Provided data:

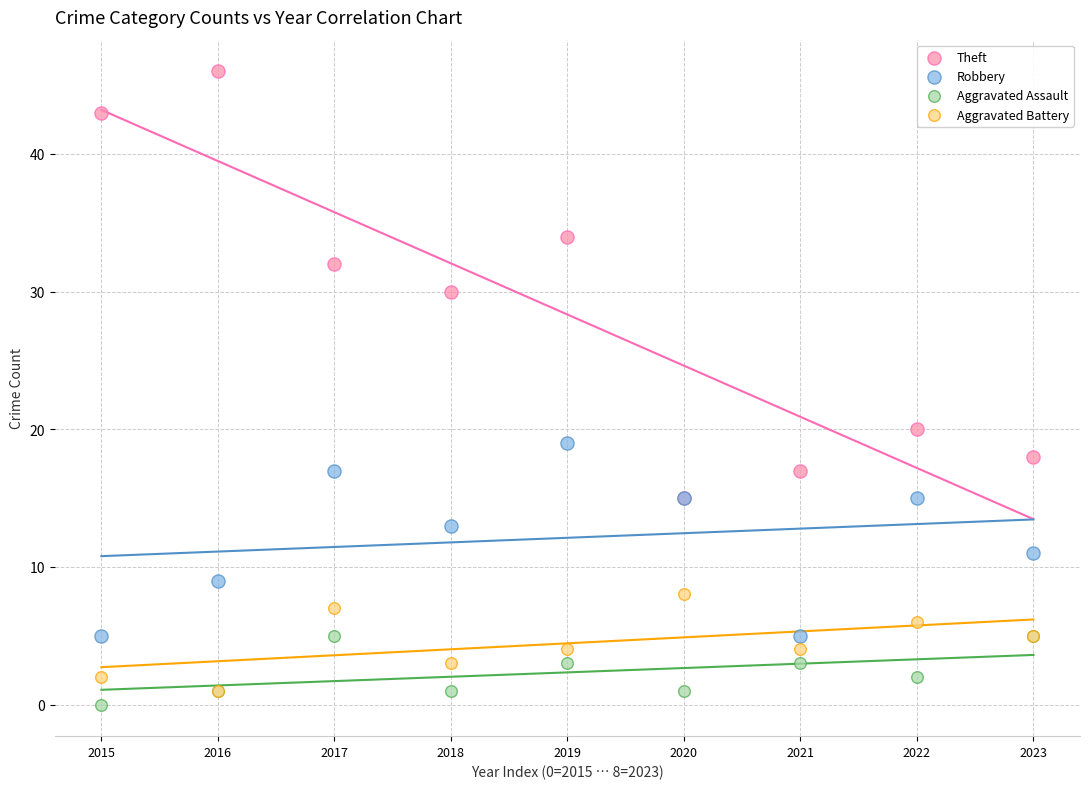

Across all series, what Y value is closest to 23?

20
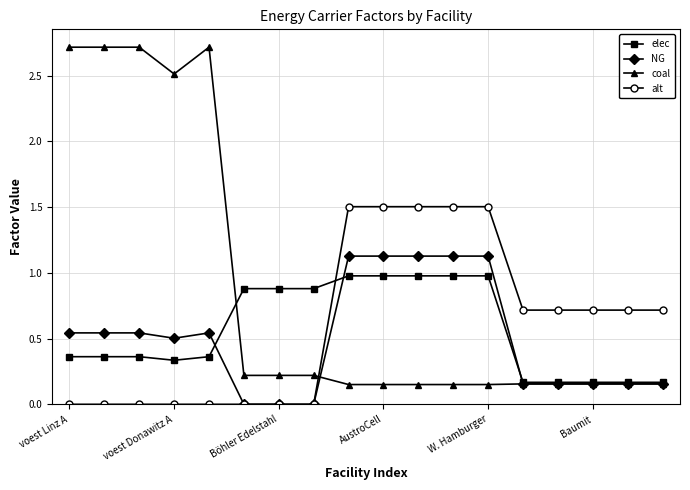

Which series has the widest spread of values?

coal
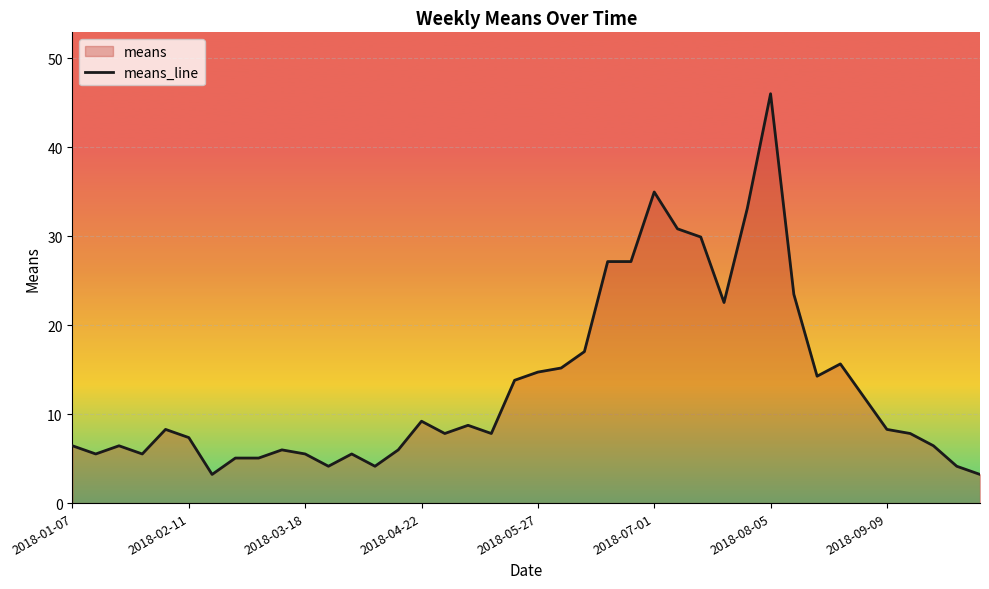

Is it true that the value at 11 is 5.9?

False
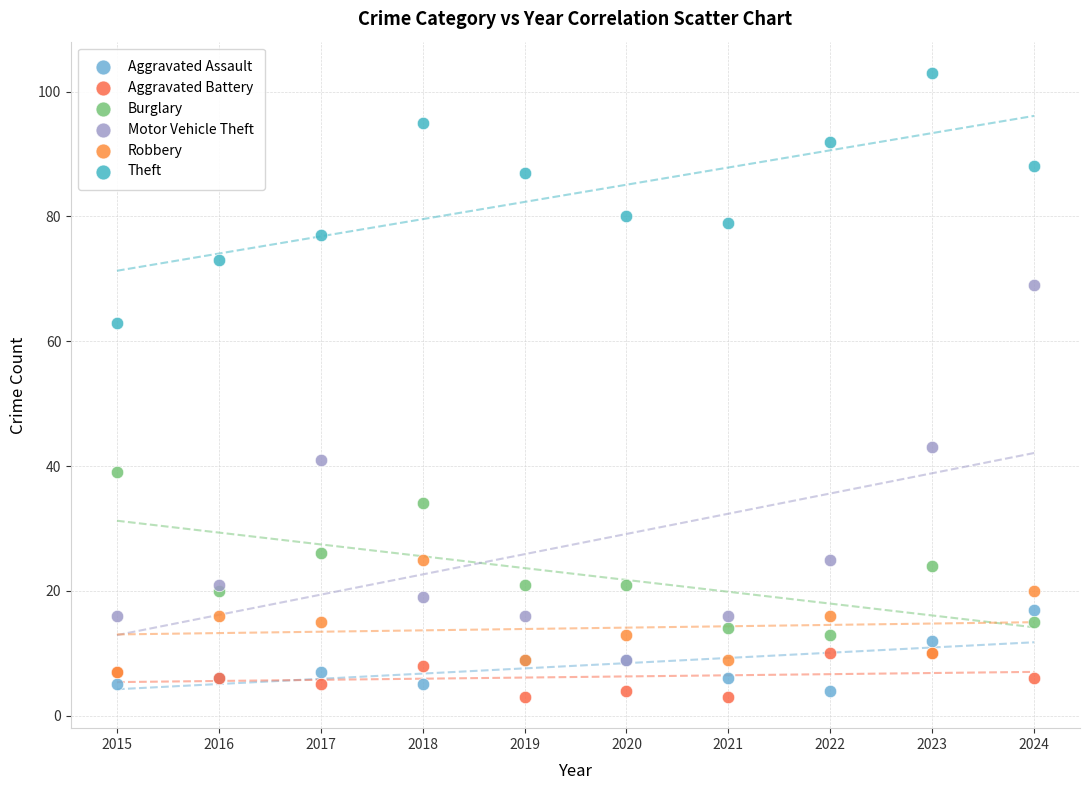

Which series contains the lowest Y value?

Aggravated Battery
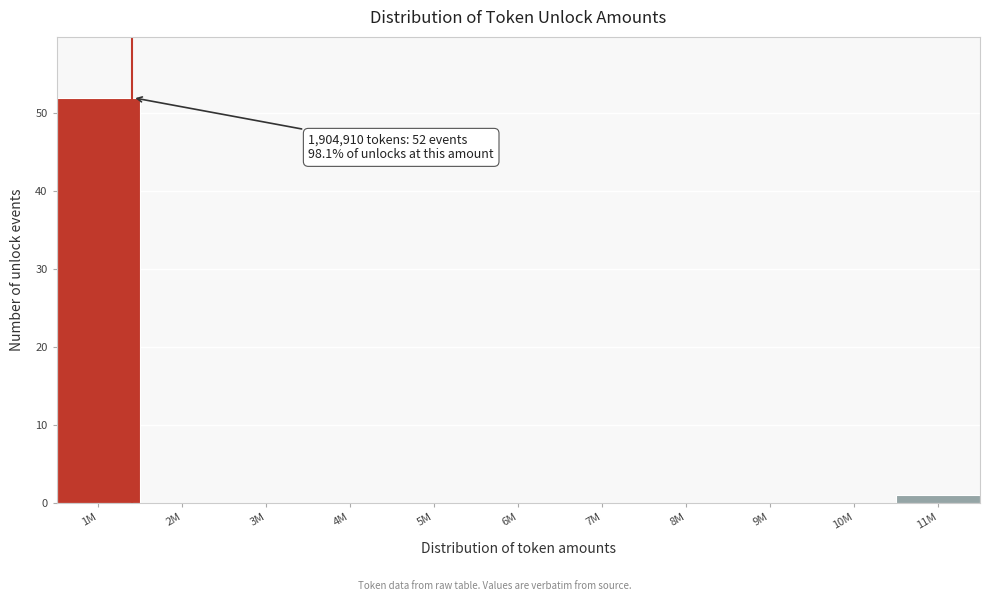

Reading left to right, what are all the values shown in this chart?

1M=52	2M=0	3M=0	4M=0	5M=0	6M=0	7M=0	8M=0	9M=0	10M=0	11M=1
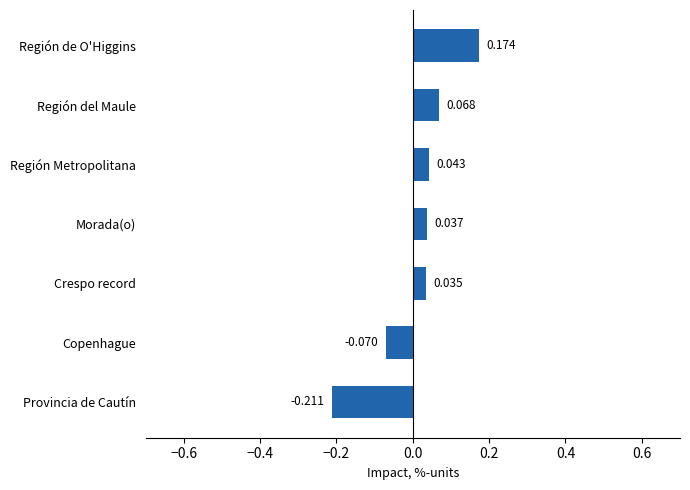

How many data points are less than 0?

2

How to complete this task: Locate each line above containing the string "values" and copy it out. Case counts.

Response:
Which series has the widest spread of values?
Reading left to right, what are all the values shown in this chart?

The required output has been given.